年末調整の流れと、源泉徴収票が関わる場面
全体スケジュール
年末調整は秋から年始にかけて行います。10〜11月に従業員が保険料控除や扶養控除の申告書を提出し、12月に会社が集計して年調を実施、過不足を精算します。翌年1月中に会社は源泉徴収票を作成して従業員に交付し、税務署や市区町村へ法定書類を提出します。
会社と従業員の主な手順
従業員:保険証やマイナンバー、控除証明書を会社に提出します(例:生命保険控除の証明)。会社:年間の給与総額や社会保険料を集計し、所得税額を再計算します。
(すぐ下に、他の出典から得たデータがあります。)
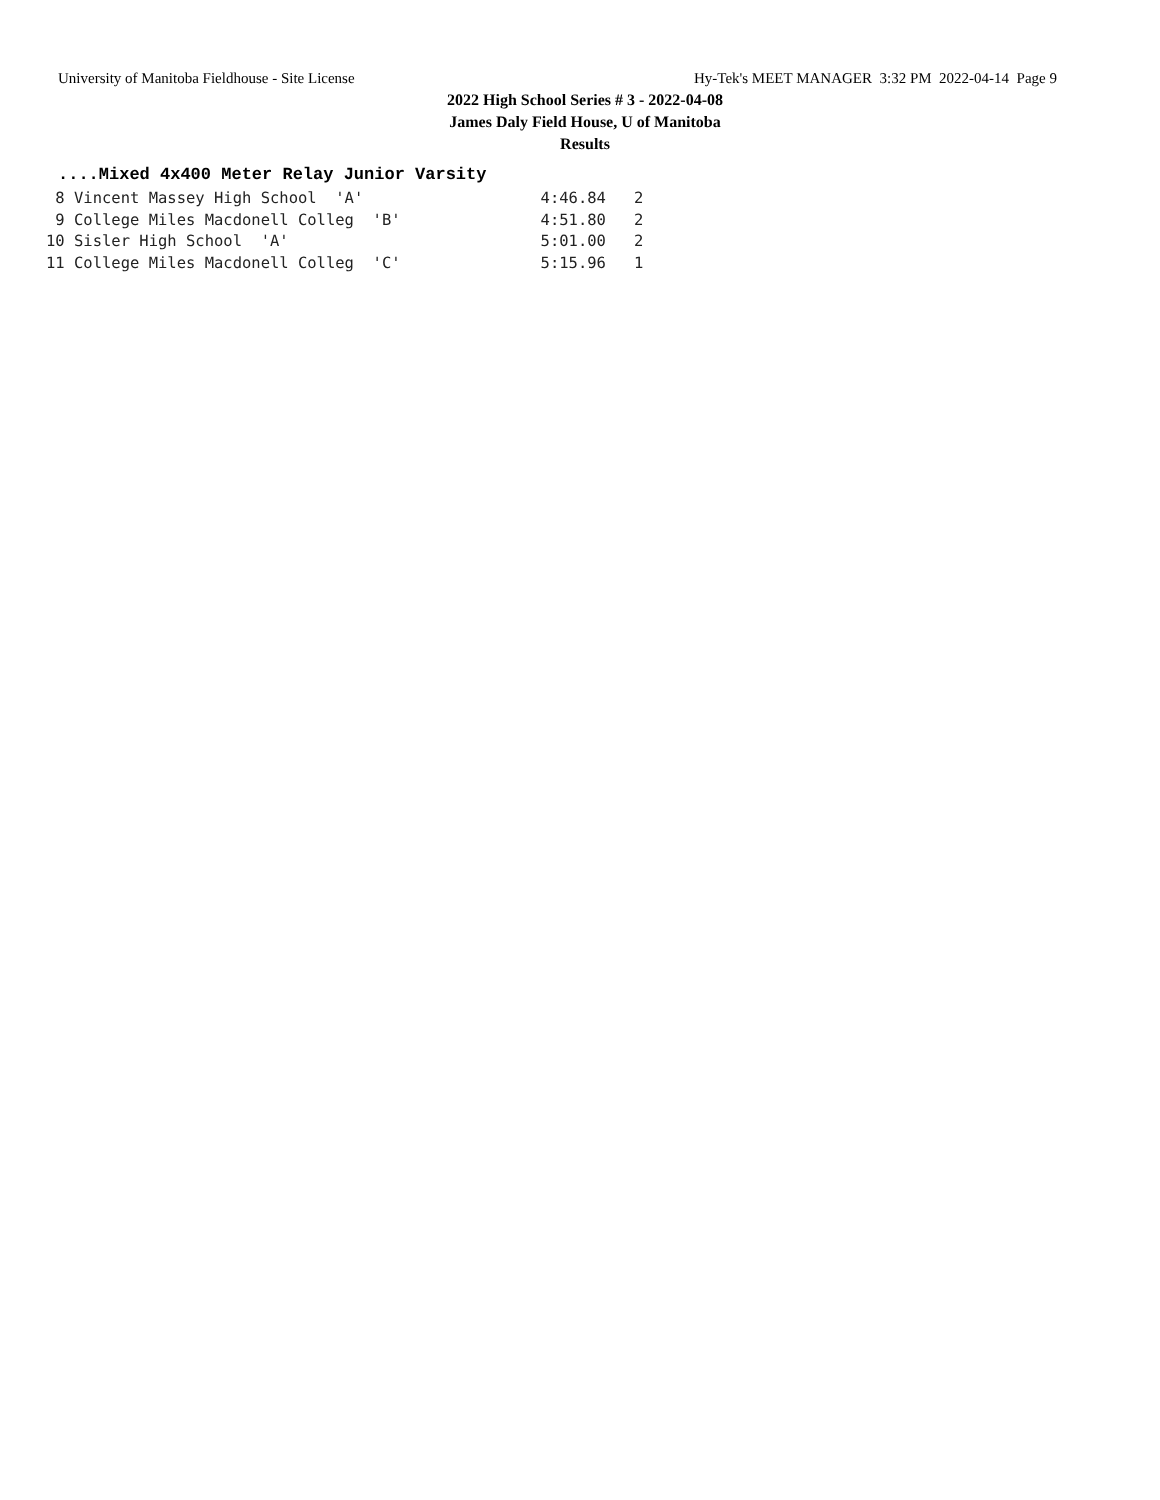University of Manitoba Fieldhouse - Site License Hy-Tek's MEET MANAGER 3:32 PM 2022-04-14 Page 9
2022 High School Series # 3 - 2022-04-08
James Daly Field House, U of Manitoba
Results
....Mixed 4x400 Meter Relay Junior Varsity
 8 Vincent Massey High School  'A'                   4:46.84   2
 9 College Miles Macdonell Colleg  'B'               4:51.80   2
10 Sisler High School  'A'                           5:01.00   2
11 College Miles Macdonell Colleg  'C'               5:15.96   1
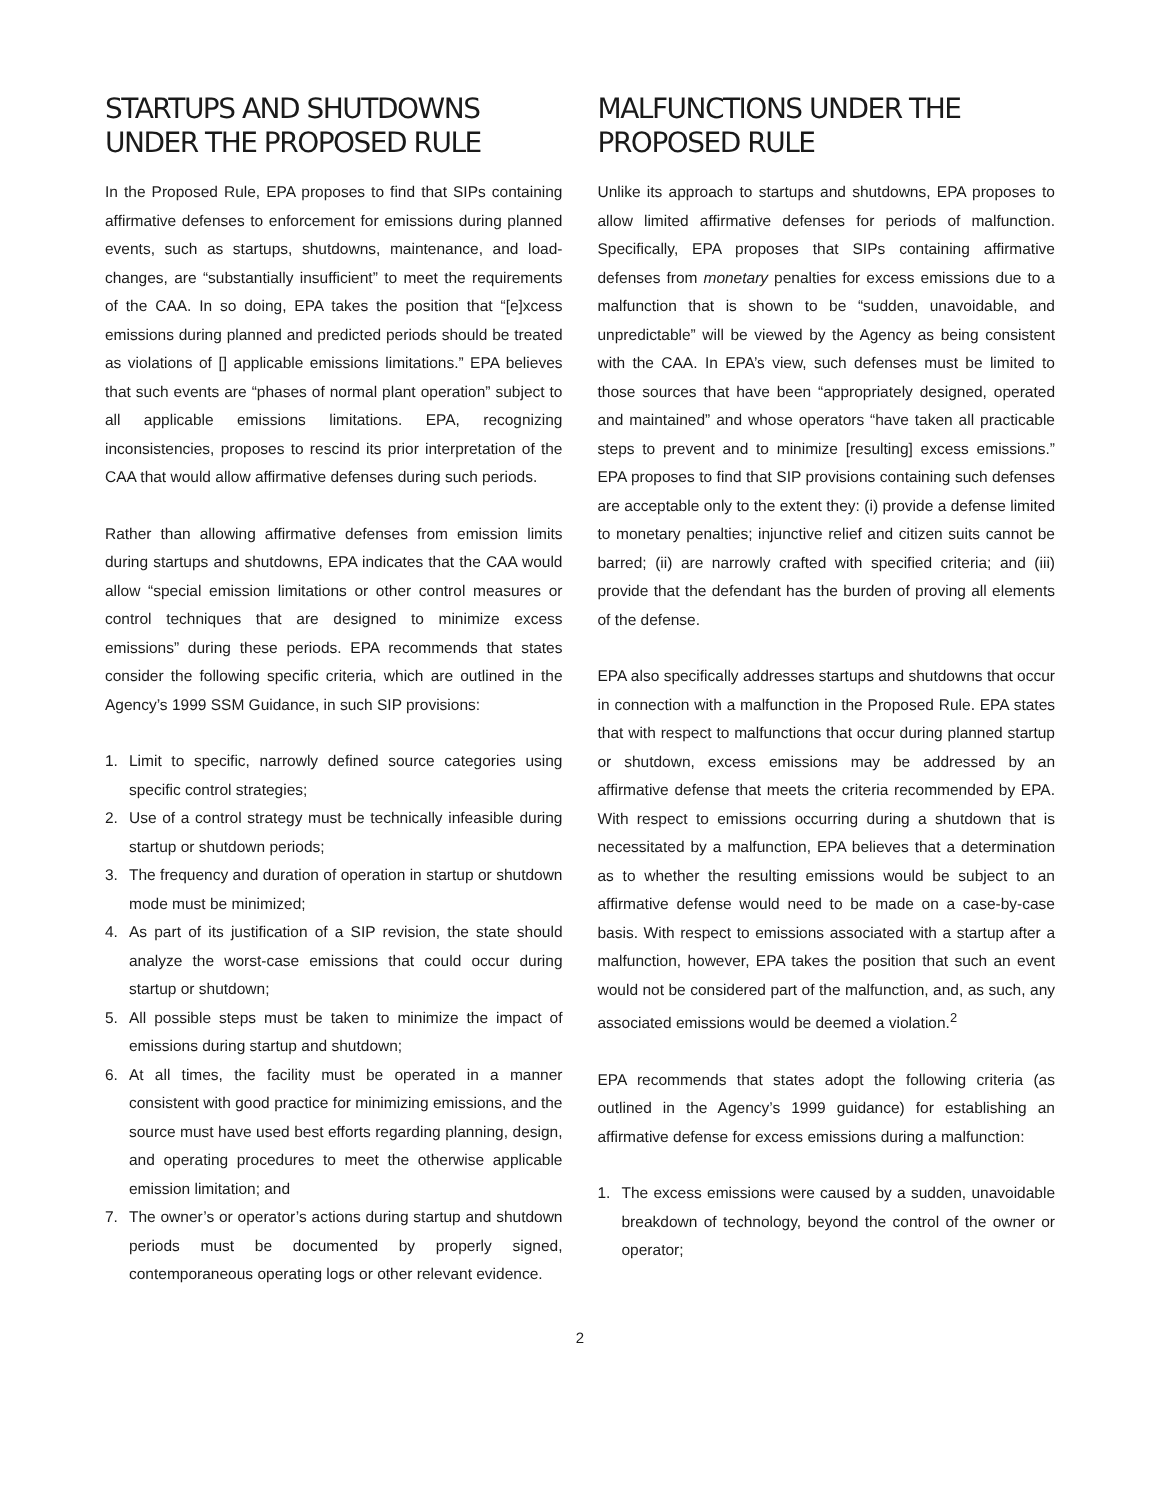STARTUPS AND SHUTDOWNS UNDER THE PROPOSED RULE
In the Proposed Rule, EPA proposes to find that SIPs containing affirmative defenses to enforcement for emissions during planned events, such as startups, shutdowns, maintenance, and load-changes, are “substantially insufficient” to meet the requirements of the CAA. In so doing, EPA takes the position that “[e]xcess emissions during planned and predicted periods should be treated as violations of [] applicable emissions limitations.” EPA believes that such events are “phases of normal plant operation” subject to all applicable emissions limitations. EPA, recognizing inconsistencies, proposes to rescind its prior interpretation of the CAA that would allow affirmative defenses during such periods.
Rather than allowing affirmative defenses from emission limits during startups and shutdowns, EPA indicates that the CAA would allow “special emission limitations or other control measures or control techniques that are designed to minimize excess emissions” during these periods. EPA recommends that states consider the following specific criteria, which are outlined in the Agency’s 1999 SSM Guidance, in such SIP provisions:
1. Limit to specific, narrowly defined source categories using specific control strategies;
2. Use of a control strategy must be technically infeasible during startup or shutdown periods;
3. The frequency and duration of operation in startup or shutdown mode must be minimized;
4. As part of its justification of a SIP revision, the state should analyze the worst-case emissions that could occur during startup or shutdown;
5. All possible steps must be taken to minimize the impact of emissions during startup and shutdown;
6. At all times, the facility must be operated in a manner consistent with good practice for minimizing emissions, and the source must have used best efforts regarding planning, design, and operating procedures to meet the otherwise applicable emission limitation; and
7. The owner’s or operator’s actions during startup and shutdown periods must be documented by properly signed, contemporaneous operating logs or other relevant evidence.
MALFUNCTIONS UNDER THE PROPOSED RULE
Unlike its approach to startups and shutdowns, EPA proposes to allow limited affirmative defenses for periods of malfunction. Specifically, EPA proposes that SIPs containing affirmative defenses from monetary penalties for excess emissions due to a malfunction that is shown to be “sudden, unavoidable, and unpredictable” will be viewed by the Agency as being consistent with the CAA. In EPA’s view, such defenses must be limited to those sources that have been “appropriately designed, operated and maintained” and whose operators “have taken all practicable steps to prevent and to minimize [resulting] excess emissions.” EPA proposes to find that SIP provisions containing such defenses are acceptable only to the extent they: (i) provide a defense limited to monetary penalties; injunctive relief and citizen suits cannot be barred; (ii) are narrowly crafted with specified criteria; and (iii) provide that the defendant has the burden of proving all elements of the defense.
EPA also specifically addresses startups and shutdowns that occur in connection with a malfunction in the Proposed Rule. EPA states that with respect to malfunctions that occur during planned startup or shutdown, excess emissions may be addressed by an affirmative defense that meets the criteria recommended by EPA. With respect to emissions occurring during a shutdown that is necessitated by a malfunction, EPA believes that a determination as to whether the resulting emissions would be subject to an affirmative defense would need to be made on a case-by-case basis. With respect to emissions associated with a startup after a malfunction, however, EPA takes the position that such an event would not be considered part of the malfunction, and, as such, any associated emissions would be deemed a violation.<sup>2</sup>
EPA recommends that states adopt the following criteria (as outlined in the Agency’s 1999 guidance) for establishing an affirmative defense for excess emissions during a malfunction:
1. The excess emissions were caused by a sudden, unavoidable breakdown of technology, beyond the control of the owner or operator;
2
源泉徴収で既に差し引いた税額と比べ、還付か追徴を確定します。
源泉徴収票が関わる場面
年末調整の結果を反映した源泉徴収票は、支払った給与・賞与の総額、差し引かれた源泉税、控除後の所得が記載されます。確定した税額の証明として、従業員が確定申告をする際や転職・住宅ローン手続きで必要になります。
実務上の注意点
証明書の提出忘れや記入誤りがあると再計算や再発行が発生します。提出期限を守り、控除証明は早めに集めると手続きがスムーズです。
源泉徴収票は「いつ・誰から・いつまでにもらえるか」
交付の時期
給与所得の源泉徴収票は、年末調整が終わったあとに会社が交付します。多くの会社は12月の給与明細と一緒、または翌年1月の給与明細と一緒に渡します。法律では翌年1月31日までに交付することが義務です。
交付する相手(誰からもらうか)
原則として勤務先(会社)が発行します。派遣やパート、アルバイトでも同じです。複数の勤務先がある場合は、それぞれの勤務先から受け取ります。
退職した場合の取り扱い
退職者には、会社が退職後1か月以内に源泉徴収票を交付する義務があります。退職してすぐに転職する際は、前職の分が転職先の年末調整で必要になることが多いです。
転職先での扱い
転職先の年末調整で前職分を合算するため、前職の源泉徴収票を提出します。提出期限は会社によりますが、早めに準備すると安心です。
届かないときの対処法
定められた期日を過ぎても届かないときは、まず前職の人事・総務に連絡して催促してください。それでも送られない場合は、税務署に相談することもできます。
年末調整で源泉徴収票が必要になるケース
1 転職した場合
複数の会社から給与を受け取っている年は、原則として「最後に給与を支払った会社」が年末調整を行います。転職先で年末調整を受けるには前職の源泉徴収票を提出して、1年分の給与と税額を合算して計算します。例:1〜6月にA社、7〜12月にB社で働いた場合、B社にA社の源泉徴収票が必要です。
2 副業・掛け持ちで給与がある場合
主たる給与を払う会社だけが年末調整を行います。他の会社の給与分は年末調整されないので、自分で確定申告が必要になることがあります。副業の金額が少ないと申告不要のケースもありますが、収入の種類や合算後の税額で判断してください。
3 年の途中で退職して再就職がない場合
年内に退職して就業先がなければ、退職した会社に源泉徴収票を発行してもらい、自分で確定申告する必要が出ることがあります。退職時に年末調整を受けていないときは特に重要です。
4 前職の源泉徴収票が入手できないときの対応
前職に請求して再発行してもらってください。会社が倒産や連絡不能の場合、税務署で相談すると対応方法を教えてもらえます。最終手段は自分で確定申告を行い、給与の収入証明を揃えて申告します。
5 実際の手続き(簡単に)
- 前職に源泉徴収票を請求する
- 転職先の年末調整担当に提出する(提出期限に注意)
- 提出できない場合は自分で確定申告を行う
必要な場面を把握して、早めに前職に源泉徴収票を依頼すると安心です。